Trixie Armbruster did not look like a tramp, or at least the sort of tramp her nickname brought to mind. Taller than me, she carried her boxy frame in a baggy cotton dress. The dress was printed with tiny flowers that had all faded to the same shade of pale lavender. On our way out to the muddy lot behind her building, she wrapped herself in a worn brown bomber jacket. The zipper didn’t work so she clipped the jacket together beneath her bosom with a safety pin. Her gone-white hair stuck out over the jacket collar in a stiff, wavy perm. She walked with purpose, two steps ahead of me, limping with each step, favoring her left leg.

All I knew of Trixie’s past was what I had heard on Philo’s short phone message: She was once a prostitute and heroin addict. She had broken free somehow and started the center for abused women, mostly abused prostitutes. She called it Trixie’s Place for Tired Women and Girls. The name helped get her some publicity, a few grants, some pity donations from a rich liberal or two, a little extra police protection from the city. When I heard it on Philo’s message, all I could think was, Gracie, what did you get yourself into?

Trixie had sounded oddly expectant when I’d called her from a pay phone outside a party store to ask if I could drop by. I suppose that someone who did what she did was always ready for anything. I had explained how Gracie had been found dead in the shoe tree, how she was extended family, how I had come at the behest of my mother, Gracie’s favorite aunt, to see if I could gain a clearer understanding of how she had lived her life, why it had ended.

“I don’t know,” she had said. “I don’t see what good it would do.”

“Maybe Gracie told you-”

“Yes, I’m aware that you’re a newspaper reporter. If her aunt sent you, I suppose I can show you a couple of things.”

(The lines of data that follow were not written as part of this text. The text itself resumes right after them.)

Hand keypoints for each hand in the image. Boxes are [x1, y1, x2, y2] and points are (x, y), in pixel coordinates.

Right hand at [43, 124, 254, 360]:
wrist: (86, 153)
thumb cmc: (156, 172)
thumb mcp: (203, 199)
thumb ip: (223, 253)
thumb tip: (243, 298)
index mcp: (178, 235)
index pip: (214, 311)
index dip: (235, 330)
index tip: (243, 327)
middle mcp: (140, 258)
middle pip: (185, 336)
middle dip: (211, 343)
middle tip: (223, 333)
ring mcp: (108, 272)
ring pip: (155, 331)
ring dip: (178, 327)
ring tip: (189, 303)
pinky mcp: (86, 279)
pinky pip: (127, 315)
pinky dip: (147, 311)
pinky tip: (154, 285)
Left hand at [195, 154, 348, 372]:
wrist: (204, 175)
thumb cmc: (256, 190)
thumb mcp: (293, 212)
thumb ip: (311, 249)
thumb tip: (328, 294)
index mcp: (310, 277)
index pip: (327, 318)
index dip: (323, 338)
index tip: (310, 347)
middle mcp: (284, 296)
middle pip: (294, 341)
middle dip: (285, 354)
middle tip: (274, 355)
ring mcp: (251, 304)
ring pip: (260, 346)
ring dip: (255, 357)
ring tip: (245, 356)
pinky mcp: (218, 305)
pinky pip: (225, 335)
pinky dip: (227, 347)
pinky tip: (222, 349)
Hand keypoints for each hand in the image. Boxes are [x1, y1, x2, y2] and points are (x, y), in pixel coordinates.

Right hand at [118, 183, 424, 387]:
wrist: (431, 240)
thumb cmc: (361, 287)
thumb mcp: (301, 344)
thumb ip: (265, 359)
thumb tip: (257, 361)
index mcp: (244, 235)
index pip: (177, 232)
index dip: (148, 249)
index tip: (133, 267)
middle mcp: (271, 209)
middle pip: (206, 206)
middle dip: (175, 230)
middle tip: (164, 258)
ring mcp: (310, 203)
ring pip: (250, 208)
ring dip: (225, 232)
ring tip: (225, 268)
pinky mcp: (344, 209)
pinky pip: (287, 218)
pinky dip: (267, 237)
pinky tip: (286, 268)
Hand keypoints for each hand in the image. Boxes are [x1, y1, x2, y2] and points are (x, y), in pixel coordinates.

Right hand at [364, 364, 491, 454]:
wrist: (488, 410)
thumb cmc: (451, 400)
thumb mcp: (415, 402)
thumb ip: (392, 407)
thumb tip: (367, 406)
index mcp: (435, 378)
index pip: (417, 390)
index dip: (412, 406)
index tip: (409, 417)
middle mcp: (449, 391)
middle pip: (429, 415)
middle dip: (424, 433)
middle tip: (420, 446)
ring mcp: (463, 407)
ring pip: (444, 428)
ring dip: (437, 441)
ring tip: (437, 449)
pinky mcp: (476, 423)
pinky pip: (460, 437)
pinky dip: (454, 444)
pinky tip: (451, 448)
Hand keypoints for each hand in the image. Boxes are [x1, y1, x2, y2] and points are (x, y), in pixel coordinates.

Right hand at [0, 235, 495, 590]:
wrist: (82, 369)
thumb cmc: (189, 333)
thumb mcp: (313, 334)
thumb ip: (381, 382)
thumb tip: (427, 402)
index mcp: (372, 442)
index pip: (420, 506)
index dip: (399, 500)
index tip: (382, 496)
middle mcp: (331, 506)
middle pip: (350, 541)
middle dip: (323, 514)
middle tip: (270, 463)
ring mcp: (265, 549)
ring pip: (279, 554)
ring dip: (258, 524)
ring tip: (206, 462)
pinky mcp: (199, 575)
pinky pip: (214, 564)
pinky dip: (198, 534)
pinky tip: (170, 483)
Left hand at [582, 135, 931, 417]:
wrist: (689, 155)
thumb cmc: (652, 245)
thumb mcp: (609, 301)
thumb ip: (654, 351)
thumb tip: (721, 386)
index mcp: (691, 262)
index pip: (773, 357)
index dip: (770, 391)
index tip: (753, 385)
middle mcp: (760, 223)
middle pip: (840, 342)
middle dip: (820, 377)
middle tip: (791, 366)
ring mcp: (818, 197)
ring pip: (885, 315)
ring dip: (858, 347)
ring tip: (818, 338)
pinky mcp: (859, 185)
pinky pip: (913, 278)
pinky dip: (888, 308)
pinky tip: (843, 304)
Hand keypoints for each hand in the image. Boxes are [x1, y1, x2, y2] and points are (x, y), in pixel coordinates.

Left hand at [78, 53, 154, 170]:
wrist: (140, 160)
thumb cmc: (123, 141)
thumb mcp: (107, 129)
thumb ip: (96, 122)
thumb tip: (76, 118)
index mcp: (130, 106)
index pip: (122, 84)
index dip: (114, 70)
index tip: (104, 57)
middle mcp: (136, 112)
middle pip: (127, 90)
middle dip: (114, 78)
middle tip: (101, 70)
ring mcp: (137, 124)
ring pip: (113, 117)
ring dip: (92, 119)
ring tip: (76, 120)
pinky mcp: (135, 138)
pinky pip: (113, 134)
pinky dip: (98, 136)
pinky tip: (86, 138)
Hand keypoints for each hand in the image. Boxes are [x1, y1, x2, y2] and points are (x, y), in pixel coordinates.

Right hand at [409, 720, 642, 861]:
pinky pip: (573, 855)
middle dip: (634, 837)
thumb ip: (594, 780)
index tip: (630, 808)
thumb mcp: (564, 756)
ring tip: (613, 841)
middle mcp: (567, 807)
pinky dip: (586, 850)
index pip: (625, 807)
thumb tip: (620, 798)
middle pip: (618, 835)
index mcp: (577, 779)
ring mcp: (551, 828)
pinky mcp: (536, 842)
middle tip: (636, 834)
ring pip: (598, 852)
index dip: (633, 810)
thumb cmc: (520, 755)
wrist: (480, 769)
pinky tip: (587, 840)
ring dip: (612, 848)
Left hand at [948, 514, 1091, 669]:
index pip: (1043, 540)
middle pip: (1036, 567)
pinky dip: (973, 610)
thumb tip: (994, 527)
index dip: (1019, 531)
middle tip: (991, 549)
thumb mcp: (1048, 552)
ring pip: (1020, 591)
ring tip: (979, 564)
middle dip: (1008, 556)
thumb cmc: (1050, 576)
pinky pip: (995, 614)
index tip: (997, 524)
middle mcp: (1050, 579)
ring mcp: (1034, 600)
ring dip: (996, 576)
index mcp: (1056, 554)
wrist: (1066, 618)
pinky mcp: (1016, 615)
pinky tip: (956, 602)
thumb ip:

The center was in a dreary brick building that looked like it might once have been a corner store or a bar, tucked into a neighborhood not far from the Ford factory across the river. The only thing identifying the center was a semicircular plaque hanging on the front door and carved with the words “Trixie’s Place.” Beneath the plaque hung a plain wooden cross painted along its borders in gold.

I had pushed the doorbell and immediately a buzzer had sounded and a woman’s voice had come over an intercom: “Step inside, please. I’ll be out in five.” I’d waited in a space barely bigger than a closet, gazing down at a floor of muddy tile. There wasn’t a sound until I’d heard footsteps descending stairs inside and then the jingle of keys. The inner door had opened and I had presumptuously begun to step inside when Trixie blocked my way, closed that door behind her, and pointed me to her car.

“Thank you for meeting me,” I said.

Trixie was steering her Honda Civic through another neighborhood of snug bungalows. I tried to watch the street signs to see if we had wound up back at Vend’s house. Trixie was taking rights and lefts and rights again, seemingly doubling back. I thought we’d gone down the same block twice but couldn’t be sure because the houses looked alike. I thought maybe she was trying to make it so confusing that I couldn’t find my way back.